Task to complete
Write out the text of the items below word for word, leaving out the pictures.

Given records
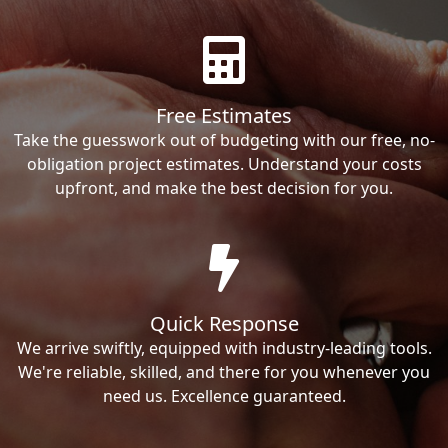
Free Estimates
Take the guesswork out of budgeting with our free, no-
obligation project estimates. Understand your costs
upfront, and make the best decision for you.
Quick Response
We arrive swiftly, equipped with industry-leading tools.
We're reliable, skilled, and there for you whenever you
need us. Excellence guaranteed.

Exercise result
Free Estimates
Take the guesswork out of budgeting with our free, no-
obligation project estimates. Understand your costs
upfront, and make the best decision for you.
Quick Response
We arrive swiftly, equipped with industry-leading tools.
We're reliable, skilled, and there for you whenever you
need us. Excellence guaranteed.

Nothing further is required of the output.